And just like its owners, there’s more to Cheba Hut than meets the eye. The Louisiana “joint” makes its premise evident from the moment you walk through the door: hemp leaf-shaped decor, a drink machine sign reading “cotton mouth cures,” paintings featuring characters like a bird smoking a blunt and a blazed-looking tiger (with puffy purple eyes, of course). The funky atmosphere is amplified through neon artwork and a sticker wall by the counter where customers can add their own personal touches.
Menu items are affectionately dubbed after strains of marijuana, like the “Jamaican Red” buffalo chicken sub, the “Sensi Kush” BLT and the “A-train” mushroom marinara. There’s also an array of “munchies,” to choose from, such as pretzel nuggets, garlic bread, loaded “not’chos” and French onion soup.
With everything from the decor to the menu items’ names centered around what is still an illegal recreational substance in the Pelican State, Meredith and Tommy know that’s where some of customers’ initial fascination will come from.
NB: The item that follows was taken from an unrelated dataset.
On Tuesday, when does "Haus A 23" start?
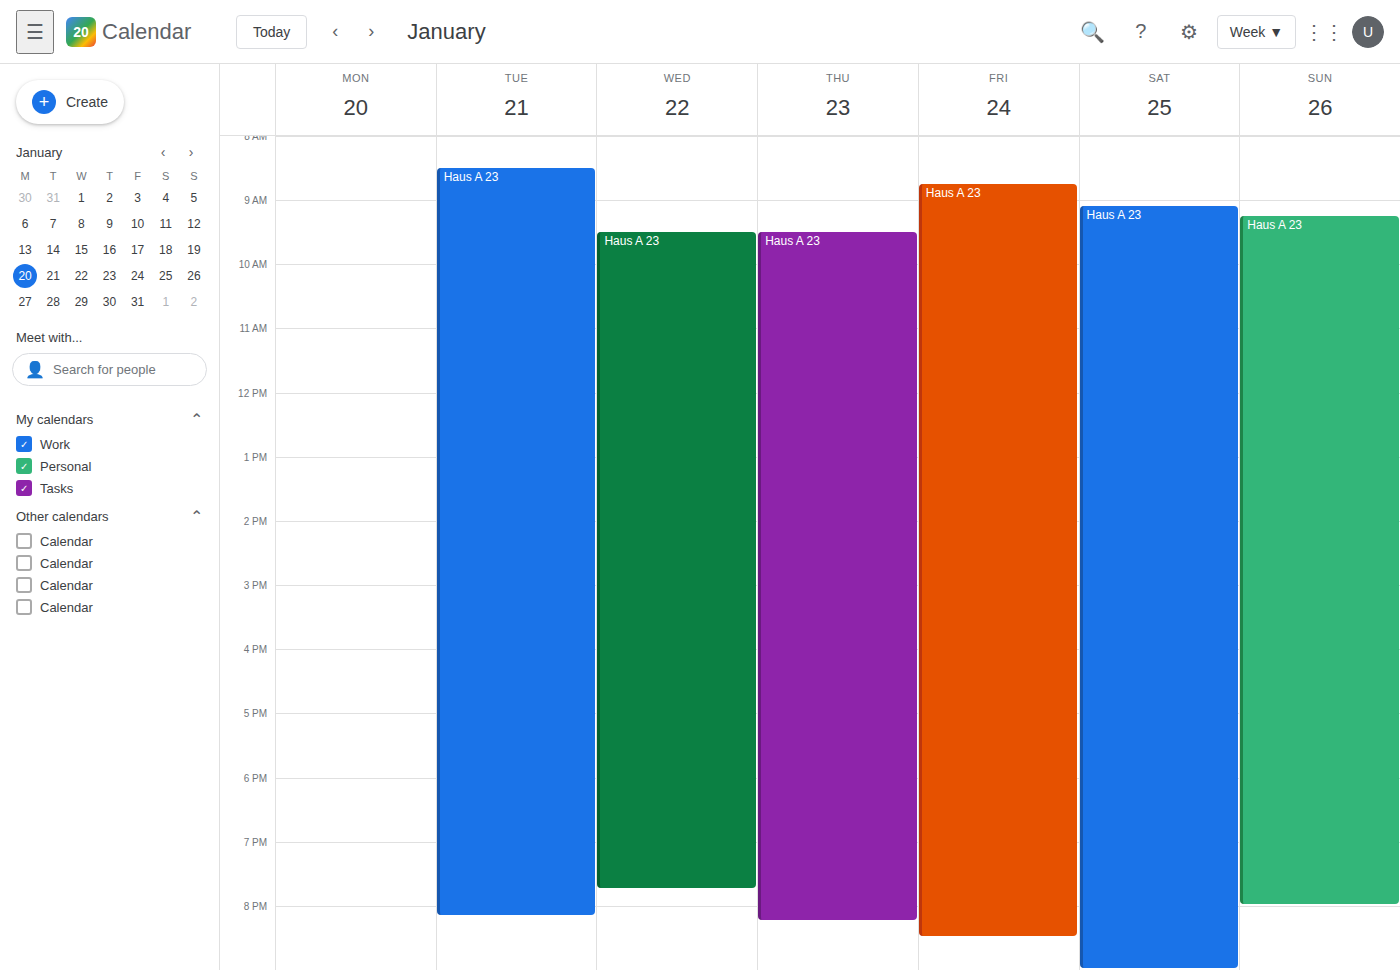
8:30 AM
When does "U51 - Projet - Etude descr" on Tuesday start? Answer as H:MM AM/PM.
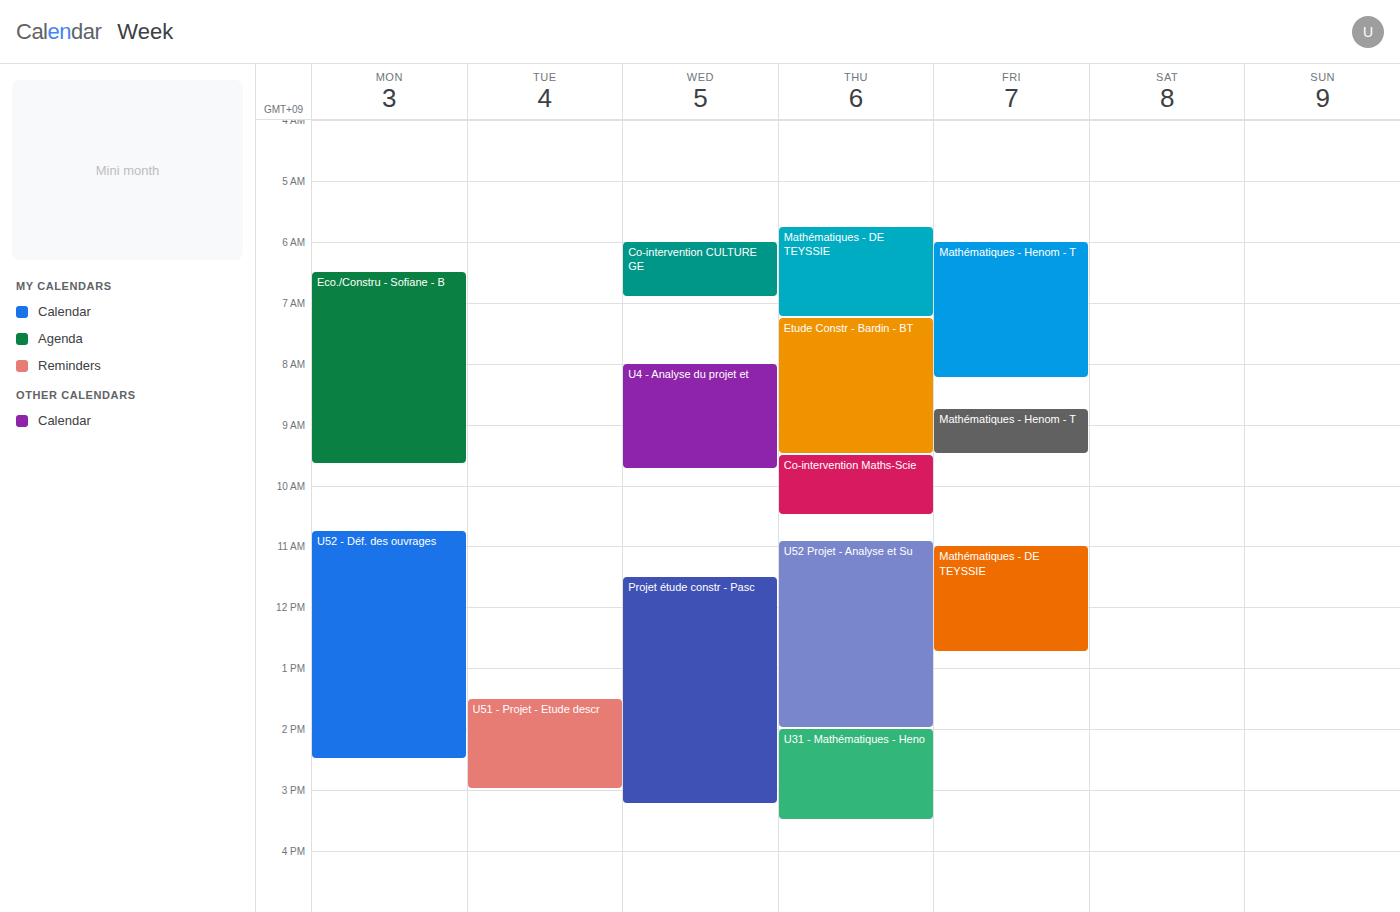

However, they look forward to subverting expectations with high-quality food.
“You can’t B.S. people about food in Louisiana,” Meredith says. Before meeting with executives about potential franchise opportunities, she insisted on having a sub at the original Colorado Cheba Hut that her husband dined at 20 years ago. She remembers asking her husband what they would do if it wasn’t as good as he remembered, to which he responded: “We would get on the plane and go home.”
The couple had some initial hesitations about bringing the Cheba Hut concept to a non-legal state, but Meredith says they asked around town, heard positive feedback and ultimately decided this was “something Baton Rouge is ready for.”
Indeed, for nearly two decades Mellow Mushroom sat just down Burbank Drive from the new Cheba Hut location. The pizza restaurant popular with LSU students played off a similar theme of stoner culture until closing in 2019.
Tommy says the work atmosphere at Cheba Hut is designed for “stoner professionals, not professional stoners,” and crafting savory sandwiches while maintaining high standards of cleanliness are top priorities.
“We have to exceed those expectations because people are going to think we’re a bunch of potheads who sit around and smoke and make sloppy sandwiches,” Tommy says.
The restaurant will begin welcoming guests to its indoor dining area and full-service bar along with its outdoor bar and dining areas beginning Sunday, Aug. 8, with a grand opening slated for Monday, Aug. 9.
Cheba Hut is at 411 Ben Hur Road, Suite A, in the same shopping center as Rotolo’s Pizza.